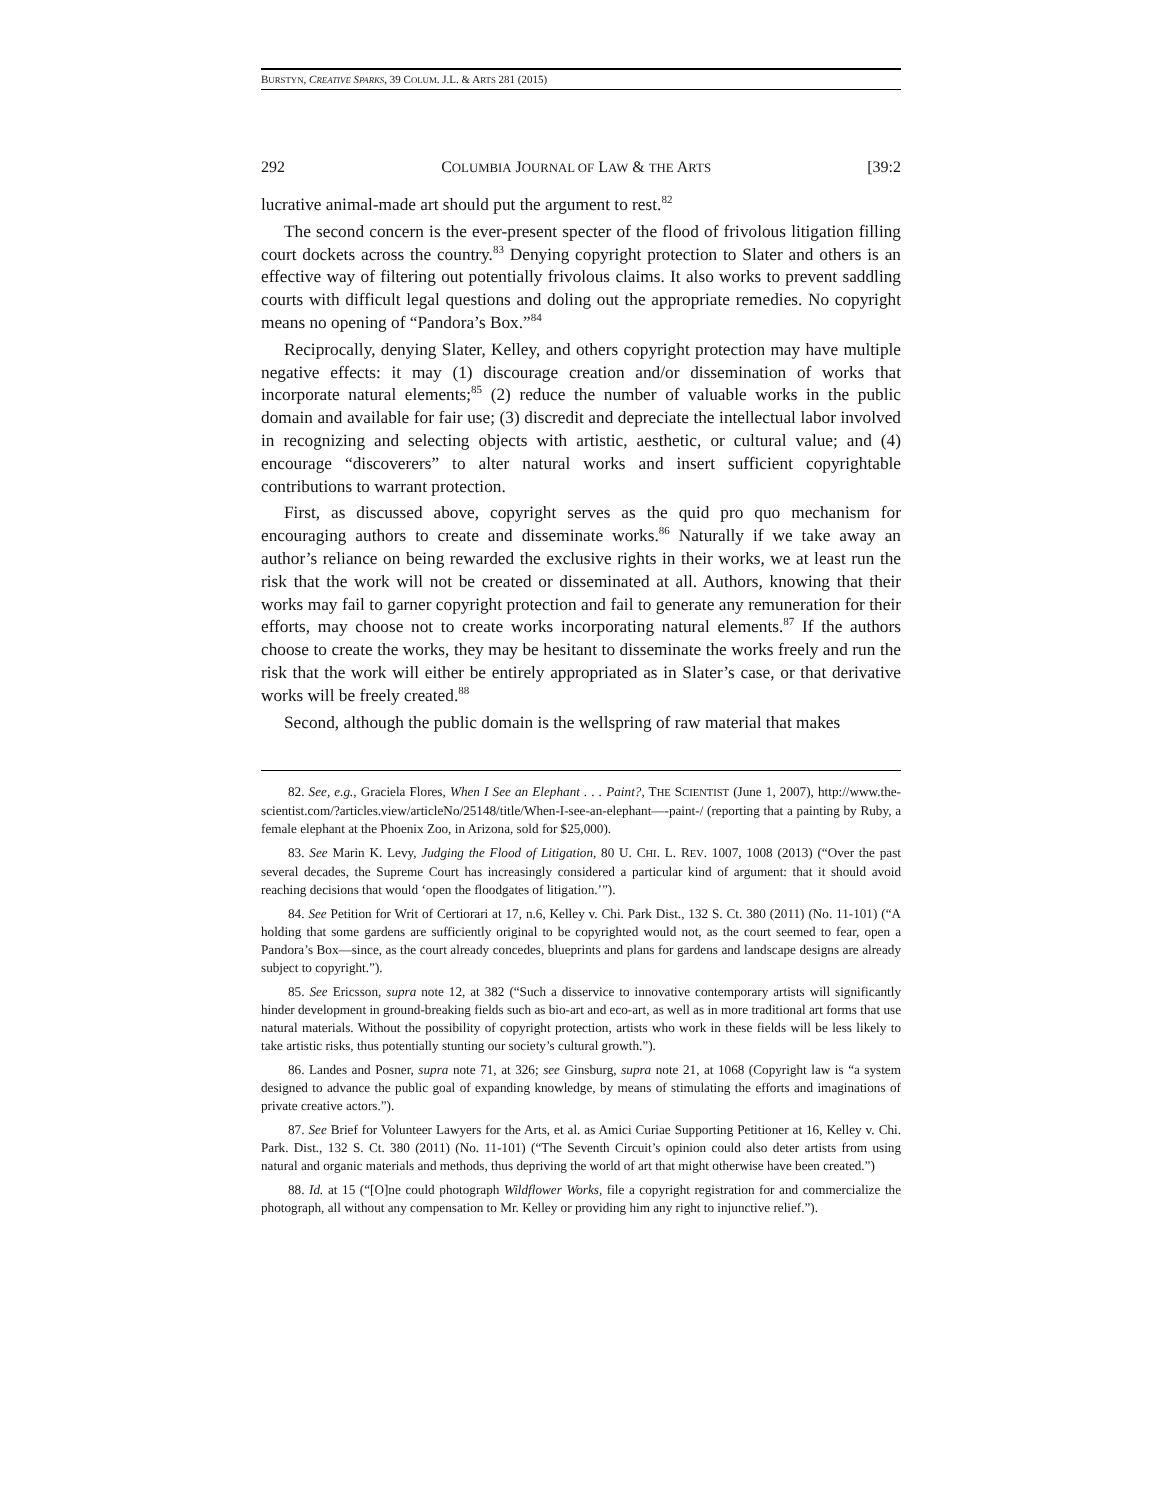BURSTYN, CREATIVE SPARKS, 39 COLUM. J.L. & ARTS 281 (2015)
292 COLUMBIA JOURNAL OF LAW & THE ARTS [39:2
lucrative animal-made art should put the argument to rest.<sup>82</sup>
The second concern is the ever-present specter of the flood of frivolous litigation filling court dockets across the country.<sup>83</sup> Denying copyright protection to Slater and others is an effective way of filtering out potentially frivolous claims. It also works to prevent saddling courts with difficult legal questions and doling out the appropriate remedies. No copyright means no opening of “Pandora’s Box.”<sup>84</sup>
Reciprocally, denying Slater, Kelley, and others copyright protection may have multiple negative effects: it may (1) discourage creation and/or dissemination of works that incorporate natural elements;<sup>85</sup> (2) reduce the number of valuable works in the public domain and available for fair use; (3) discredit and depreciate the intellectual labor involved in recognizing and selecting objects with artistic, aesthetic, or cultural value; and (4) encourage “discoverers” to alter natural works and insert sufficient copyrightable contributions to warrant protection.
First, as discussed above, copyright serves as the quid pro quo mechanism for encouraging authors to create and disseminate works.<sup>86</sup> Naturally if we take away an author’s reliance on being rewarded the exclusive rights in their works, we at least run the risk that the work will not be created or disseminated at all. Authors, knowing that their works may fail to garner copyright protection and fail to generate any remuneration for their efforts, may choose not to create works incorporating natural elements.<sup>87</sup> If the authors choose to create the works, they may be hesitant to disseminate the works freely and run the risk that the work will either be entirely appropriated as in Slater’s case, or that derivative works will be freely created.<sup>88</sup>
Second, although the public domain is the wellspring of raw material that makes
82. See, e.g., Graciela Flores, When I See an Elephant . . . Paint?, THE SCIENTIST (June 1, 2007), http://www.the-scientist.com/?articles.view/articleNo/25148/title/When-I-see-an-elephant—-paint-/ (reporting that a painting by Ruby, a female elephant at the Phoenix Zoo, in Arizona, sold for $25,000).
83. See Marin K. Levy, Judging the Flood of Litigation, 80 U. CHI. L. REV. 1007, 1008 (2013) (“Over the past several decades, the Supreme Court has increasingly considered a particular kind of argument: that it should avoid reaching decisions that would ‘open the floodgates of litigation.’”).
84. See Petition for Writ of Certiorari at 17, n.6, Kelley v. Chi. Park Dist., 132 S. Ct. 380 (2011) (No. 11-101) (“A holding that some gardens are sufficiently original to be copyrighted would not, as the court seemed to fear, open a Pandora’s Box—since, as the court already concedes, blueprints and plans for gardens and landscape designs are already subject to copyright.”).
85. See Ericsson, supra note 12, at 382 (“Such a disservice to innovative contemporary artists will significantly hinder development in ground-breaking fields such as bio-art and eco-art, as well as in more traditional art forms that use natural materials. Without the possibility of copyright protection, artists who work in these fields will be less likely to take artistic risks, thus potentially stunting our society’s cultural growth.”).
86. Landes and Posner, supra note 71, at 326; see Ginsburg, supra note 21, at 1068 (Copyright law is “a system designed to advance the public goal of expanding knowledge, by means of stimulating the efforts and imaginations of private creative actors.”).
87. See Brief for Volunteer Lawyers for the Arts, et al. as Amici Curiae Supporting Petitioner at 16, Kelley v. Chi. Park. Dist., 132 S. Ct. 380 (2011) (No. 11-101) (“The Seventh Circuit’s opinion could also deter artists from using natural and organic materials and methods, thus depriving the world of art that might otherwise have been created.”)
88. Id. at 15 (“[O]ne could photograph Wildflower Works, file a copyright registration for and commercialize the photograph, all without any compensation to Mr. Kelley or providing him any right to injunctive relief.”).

==

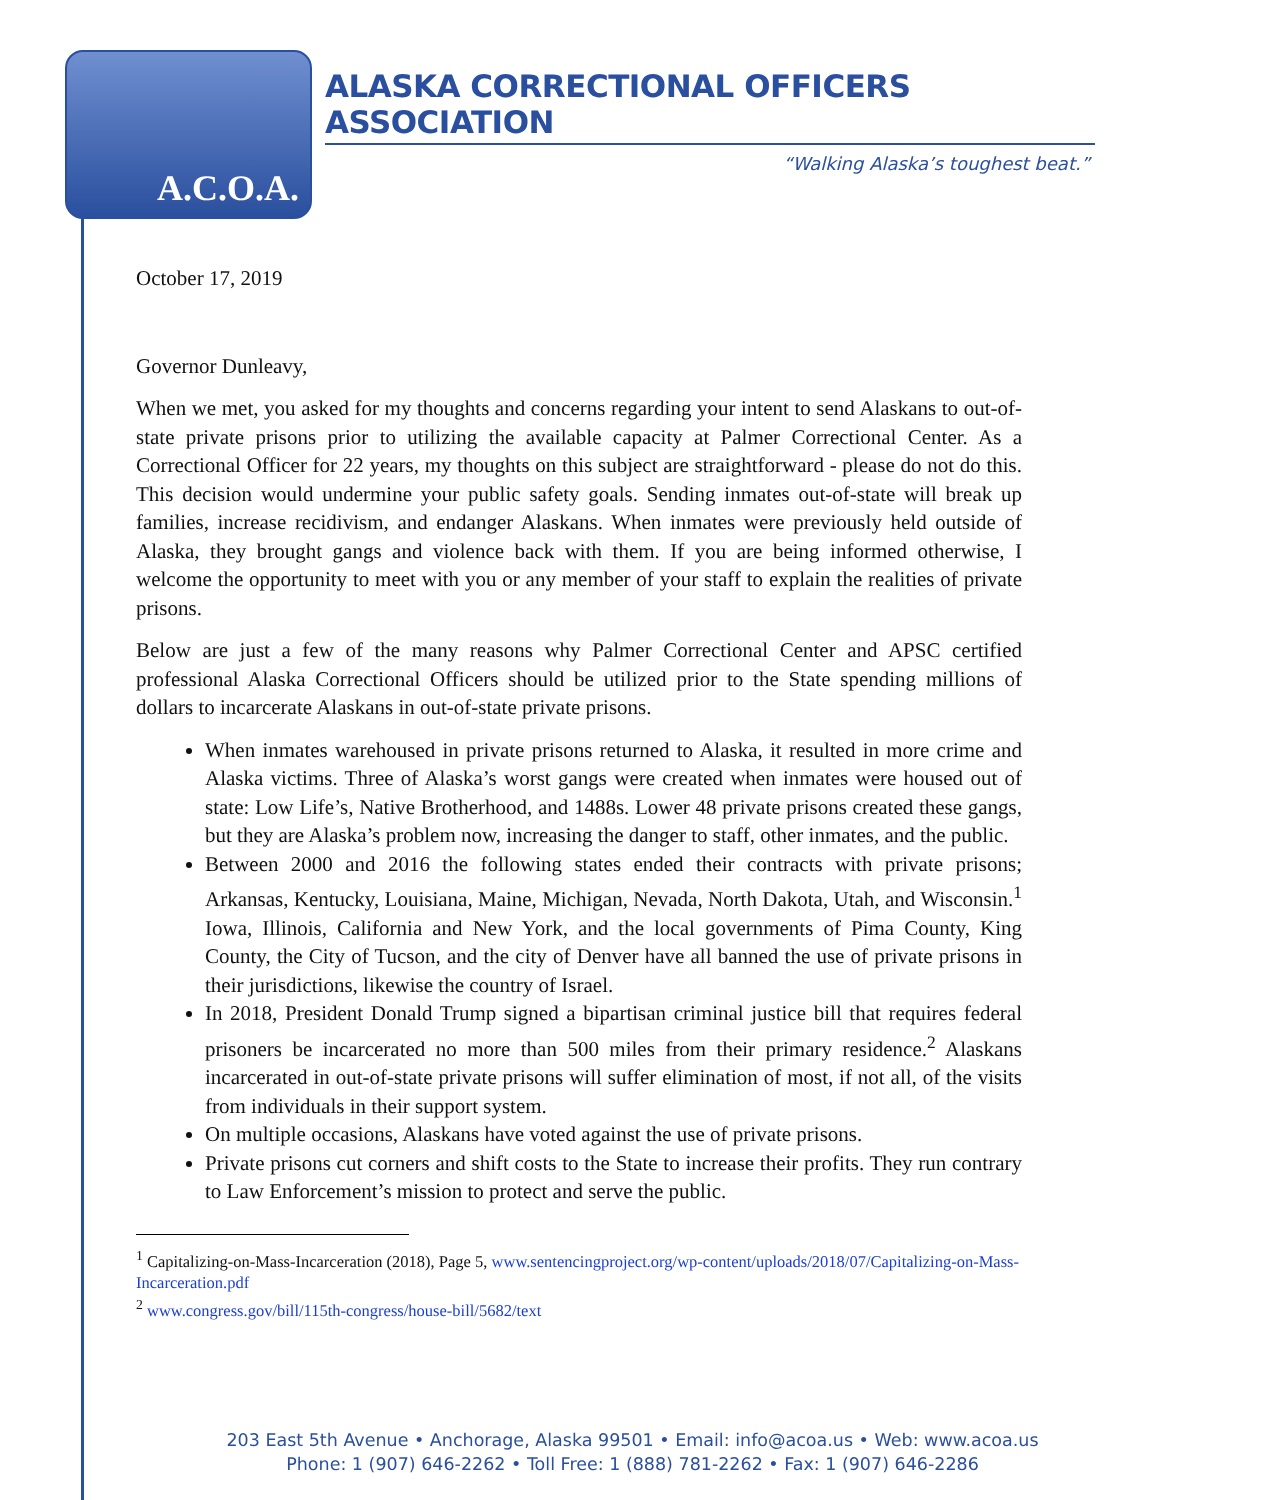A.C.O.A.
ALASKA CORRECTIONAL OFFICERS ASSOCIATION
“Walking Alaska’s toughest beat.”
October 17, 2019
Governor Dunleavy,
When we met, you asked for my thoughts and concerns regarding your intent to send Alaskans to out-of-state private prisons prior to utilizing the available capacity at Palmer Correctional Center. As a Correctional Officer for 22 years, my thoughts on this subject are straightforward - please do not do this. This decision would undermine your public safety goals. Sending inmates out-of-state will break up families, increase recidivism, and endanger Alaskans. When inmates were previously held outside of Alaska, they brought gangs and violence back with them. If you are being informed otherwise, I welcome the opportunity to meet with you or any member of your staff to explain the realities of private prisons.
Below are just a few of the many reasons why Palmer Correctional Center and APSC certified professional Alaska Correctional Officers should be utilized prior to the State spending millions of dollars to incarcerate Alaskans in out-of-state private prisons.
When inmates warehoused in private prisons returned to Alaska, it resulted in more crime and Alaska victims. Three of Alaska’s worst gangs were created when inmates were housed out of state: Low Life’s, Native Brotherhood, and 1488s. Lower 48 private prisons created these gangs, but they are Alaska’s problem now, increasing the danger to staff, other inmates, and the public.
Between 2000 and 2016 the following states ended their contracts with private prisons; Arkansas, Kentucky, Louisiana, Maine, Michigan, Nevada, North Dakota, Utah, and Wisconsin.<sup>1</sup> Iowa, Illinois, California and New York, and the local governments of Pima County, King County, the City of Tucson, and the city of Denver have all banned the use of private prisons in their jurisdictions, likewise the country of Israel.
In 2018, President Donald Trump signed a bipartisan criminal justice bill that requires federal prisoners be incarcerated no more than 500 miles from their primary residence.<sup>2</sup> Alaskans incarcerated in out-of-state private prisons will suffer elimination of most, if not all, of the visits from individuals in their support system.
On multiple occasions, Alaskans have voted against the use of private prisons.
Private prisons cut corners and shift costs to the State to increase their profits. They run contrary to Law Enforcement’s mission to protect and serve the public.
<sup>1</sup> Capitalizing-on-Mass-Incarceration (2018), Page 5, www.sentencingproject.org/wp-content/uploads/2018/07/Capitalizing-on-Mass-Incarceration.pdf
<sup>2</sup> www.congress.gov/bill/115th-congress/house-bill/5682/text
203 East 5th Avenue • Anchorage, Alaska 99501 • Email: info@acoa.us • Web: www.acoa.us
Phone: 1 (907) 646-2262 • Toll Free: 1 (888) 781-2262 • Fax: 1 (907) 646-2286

- [Exercise]: Only one part of the material above is to be transcribed, namely the lines starting with the line that has "lucrative animal-made art" and going on through the line that has "Reciprocally, denying Slater, Kelley, and", exactly as they stand.

- [Answer space]:
lucrative animal-made art should put the argument to rest.<sup>82</sup>
The second concern is the ever-present specter of the flood of frivolous litigation filling court dockets across the country.<sup>83</sup> Denying copyright protection to Slater and others is an effective way of filtering out potentially frivolous claims. It also works to prevent saddling courts with difficult legal questions and doling out the appropriate remedies. No copyright means no opening of “Pandora’s Box.”<sup>84</sup>
Reciprocally, denying Slater, Kelley, and others copyright protection may have multiple negative effects: it may (1) discourage creation and/or dissemination of works that incorporate natural elements;<sup>85</sup> (2) reduce the number of valuable works in the public domain and available for fair use; (3) discredit and depreciate the intellectual labor involved in recognizing and selecting objects with artistic, aesthetic, or cultural value; and (4) encourage “discoverers” to alter natural works and insert sufficient copyrightable contributions to warrant protection.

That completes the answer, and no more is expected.